Rumors abound: Is Kim Jong-un in a coma or not?

Here we go again. Who is ready for a fresh round of speculation that North Korea’s lil’ Rocketman, Kim Jong-un is in a coma? Tongues are wagging again thanks to Chang Song-min, the former aide to South Korea’s late president Kim Dae-jung, for some comments he made that were published Sunday.

“I assess him to be in a coma, but his life has not ended,” he told South Korean media.

The former aide added that the leader’s younger sister, Kim Yo Jong, was poised to help lead the country.

“A complete succession structure has not been formed, so Kim Yo-jong is being brought to the fore as the vacuum cannot be maintained for a prolonged period,” he said.

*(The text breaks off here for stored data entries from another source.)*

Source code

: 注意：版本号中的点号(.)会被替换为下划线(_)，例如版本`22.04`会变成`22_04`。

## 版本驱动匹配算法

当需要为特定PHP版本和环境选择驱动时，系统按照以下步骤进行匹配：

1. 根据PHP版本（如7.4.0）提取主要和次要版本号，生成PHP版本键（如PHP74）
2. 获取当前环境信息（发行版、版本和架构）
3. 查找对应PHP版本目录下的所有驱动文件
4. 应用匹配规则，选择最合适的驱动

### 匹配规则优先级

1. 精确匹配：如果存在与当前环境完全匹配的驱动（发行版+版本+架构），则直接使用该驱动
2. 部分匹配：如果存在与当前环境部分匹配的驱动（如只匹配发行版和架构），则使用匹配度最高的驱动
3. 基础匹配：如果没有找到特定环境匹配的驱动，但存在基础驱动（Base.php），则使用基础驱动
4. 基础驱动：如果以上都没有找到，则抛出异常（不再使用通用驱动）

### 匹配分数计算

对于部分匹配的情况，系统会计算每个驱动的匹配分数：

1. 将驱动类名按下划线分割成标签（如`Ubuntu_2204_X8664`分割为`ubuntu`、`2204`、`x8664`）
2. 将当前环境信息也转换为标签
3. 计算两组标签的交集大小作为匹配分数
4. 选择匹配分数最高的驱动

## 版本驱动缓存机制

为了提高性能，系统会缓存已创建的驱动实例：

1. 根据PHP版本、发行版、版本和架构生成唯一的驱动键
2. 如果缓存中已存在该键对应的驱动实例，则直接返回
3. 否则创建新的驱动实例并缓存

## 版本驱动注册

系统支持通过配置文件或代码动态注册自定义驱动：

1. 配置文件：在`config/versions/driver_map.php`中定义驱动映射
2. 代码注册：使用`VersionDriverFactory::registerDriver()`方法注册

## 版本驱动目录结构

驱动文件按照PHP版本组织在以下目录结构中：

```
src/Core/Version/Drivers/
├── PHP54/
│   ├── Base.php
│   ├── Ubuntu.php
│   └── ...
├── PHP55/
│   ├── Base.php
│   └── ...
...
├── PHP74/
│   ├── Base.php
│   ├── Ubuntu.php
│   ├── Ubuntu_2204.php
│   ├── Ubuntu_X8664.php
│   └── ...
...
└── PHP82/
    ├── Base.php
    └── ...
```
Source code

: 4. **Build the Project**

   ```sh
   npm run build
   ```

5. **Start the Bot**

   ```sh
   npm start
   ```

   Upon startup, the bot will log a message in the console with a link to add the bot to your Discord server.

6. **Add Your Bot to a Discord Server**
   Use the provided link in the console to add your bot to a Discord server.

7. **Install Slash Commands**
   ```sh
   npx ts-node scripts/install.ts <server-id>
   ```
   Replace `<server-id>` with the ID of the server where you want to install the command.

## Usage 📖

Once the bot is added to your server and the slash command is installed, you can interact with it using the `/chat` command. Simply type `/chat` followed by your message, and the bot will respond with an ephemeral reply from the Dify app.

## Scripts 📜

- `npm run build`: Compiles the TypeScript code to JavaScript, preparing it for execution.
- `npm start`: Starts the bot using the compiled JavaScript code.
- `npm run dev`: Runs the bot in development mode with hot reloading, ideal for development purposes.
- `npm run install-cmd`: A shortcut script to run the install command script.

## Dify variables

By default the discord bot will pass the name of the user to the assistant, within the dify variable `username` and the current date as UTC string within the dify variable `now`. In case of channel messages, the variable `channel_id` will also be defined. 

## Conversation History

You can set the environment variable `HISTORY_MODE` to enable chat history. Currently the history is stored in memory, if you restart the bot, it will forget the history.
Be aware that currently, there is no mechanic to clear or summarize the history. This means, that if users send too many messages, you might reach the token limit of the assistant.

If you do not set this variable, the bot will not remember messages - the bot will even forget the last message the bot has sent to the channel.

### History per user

It is easy to believe that this is some standard propaganda coming from the Hermit Kindom, given the actions that have been reported over the past few days. Lil’ Kim likes to keep us guessing about the workings of his dictatorship. North Korea is locked down so tight that the outside world is in the dark about the country. Perhaps some information from North Korea was fed to Chang Song-min and he is using it to reach his conclusions.

On August 20, Kim Jong-un delegated part of his authority to his close aides, including his younger sister Yo-jong, to have them oversee state affairs, according to South Korea’s spy agency. The move is said to have been done to relieve stress on the North Korean dictator. He’s still in charge, you see, but the transfer of power is tricky. Kim Jong-un doesn’t have a plan in place and hasn’t named a successor should he die. Kim Jong-un gave the majority of the delegated power to his little sis but not over the economy. South Korean spies confirm that his 33-year-old sibling now serves as his “de facto second-in-command.”

“Currently, Kim Yo-jong, the first vice department director of the Workers’ Party Central Committee, is steering overall state affairs based on the delegation,” the National Intelligence Service was quoted as saying in a closed-door briefing to the National Assembly by lawmakers.

According to the NIS, Yo-jong has assumed the majority of the authority delegated by the national leader, but she is not the only one who has shared power with him.

Pak Pong-ju, vice chairman of the State Affairs Commission, and the new premier Kim Tok-hun have taken over power in controlling the economic sector, it added.

Kim Jong-un has only been seen a few times this year and rumors have circulated that he suffers from a botched heart operation. On August 21, a seemingly healthy Kim acknowledged his plans to improve the country’s dismal economy haven’t succeeded. His ruling party scheduled a rare congress in January to set development goals for the next five years. It is highly unusual that Kim admitted economic failure.

The Workers’ Party said North Korea’s economy has “not improved in the face of the sustaining severe internal and external situations” — a reference to a triple blow of U.S.-led sanctions, the coronavirus pandemic and devastating floods — and that development goals have been “seriously delayed and the people’s living standard (has) not been improved remarkably.”

Kim announced his first five-year development plan with goals of improving North Korea’s power supply and agricultural and manufacturing production during the last Workers’ Party congress in 2016, its first in 36 years.

But at Wednesday’s meeting of the party’s decision-making Central Committee, Kim acknowledged economic “shortcomings” caused by “unexpected and inevitable challenges in various aspects and the situation in the region surrounding the Korean Peninsula,” the North’s official Korean Central News Agency reported Thursday.

The South Korean agency, the National Intelligence Service, which has a mixed track record in reading developments in North Korea’s secretive ruling elite, held a closed-door meeting Thursday. Lawmaker Ha Tae-keung said the agency assured them that Kim Jong-un is in good health and in charge. Kim Byung-kee, another lawmaker who attended the briefing thinks North Korea’s foreign currency reserves are being depleted rapidly because of the coronavirus. North Korea has experienced prolonged border controls under its anti-virus campaign which has shutdown construction and other projects.

So, by Sunday, the rumor mill was in full swing. To believe that Kim is in a coma, you’d have to believe that the dictator went from good health to a comatose state in a matter of a couple of days. It’s possible but unlikely, given every time Kim Jong-un is reported to be on his death bed, it turns out to not be true. It’s some kind of sick game he’s playing with the outside world. At the time he delivered his confession about the poor economy, he vowed to keep the borders closed (I thought the country was already sealed-up tight) and said he’ll refuse any outside help.

Maybe he is having problems due to heart disease and he experienced a botched surgery. We likely won’t know for a while, if ever, what is happening. Back in April when his alleged heart surgery was first reported, Kim Jong-un was out of the public’s eye for several weeks, only to resurface to tour a fertilizer factory. His absence was never explained.